:: Exercise requirements ::
How many lines in the items below contain the word "collectors", with case counting? Reply with the number alone.

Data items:
— Start —

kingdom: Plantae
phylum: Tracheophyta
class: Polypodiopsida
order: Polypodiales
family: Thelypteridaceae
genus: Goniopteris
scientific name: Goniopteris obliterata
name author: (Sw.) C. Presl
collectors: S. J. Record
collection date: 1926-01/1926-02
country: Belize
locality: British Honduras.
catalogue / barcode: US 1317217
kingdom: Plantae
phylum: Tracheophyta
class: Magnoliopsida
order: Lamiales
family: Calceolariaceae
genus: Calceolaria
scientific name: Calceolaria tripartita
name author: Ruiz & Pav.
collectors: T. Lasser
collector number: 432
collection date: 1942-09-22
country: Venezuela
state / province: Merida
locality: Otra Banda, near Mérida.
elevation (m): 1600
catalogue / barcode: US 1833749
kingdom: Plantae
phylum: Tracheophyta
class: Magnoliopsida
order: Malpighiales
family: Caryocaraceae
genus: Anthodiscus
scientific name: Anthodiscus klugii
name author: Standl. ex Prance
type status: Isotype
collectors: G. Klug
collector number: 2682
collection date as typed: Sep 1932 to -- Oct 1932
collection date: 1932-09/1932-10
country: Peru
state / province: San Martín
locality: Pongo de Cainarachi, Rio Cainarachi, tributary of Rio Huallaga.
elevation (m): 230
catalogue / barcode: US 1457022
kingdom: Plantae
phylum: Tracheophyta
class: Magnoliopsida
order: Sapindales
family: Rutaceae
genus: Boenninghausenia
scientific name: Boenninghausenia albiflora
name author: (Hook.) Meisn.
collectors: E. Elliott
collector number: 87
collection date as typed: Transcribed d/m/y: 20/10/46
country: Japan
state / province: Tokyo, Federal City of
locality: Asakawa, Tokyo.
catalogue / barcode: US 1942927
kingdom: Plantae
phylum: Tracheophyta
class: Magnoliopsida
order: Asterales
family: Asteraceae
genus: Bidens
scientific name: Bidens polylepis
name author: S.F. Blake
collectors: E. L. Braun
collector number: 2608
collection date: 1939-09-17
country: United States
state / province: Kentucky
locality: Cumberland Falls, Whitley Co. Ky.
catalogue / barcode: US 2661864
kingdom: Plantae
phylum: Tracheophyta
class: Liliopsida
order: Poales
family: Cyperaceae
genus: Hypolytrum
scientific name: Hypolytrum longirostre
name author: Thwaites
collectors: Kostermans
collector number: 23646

— End —

:: Result of the task ::
6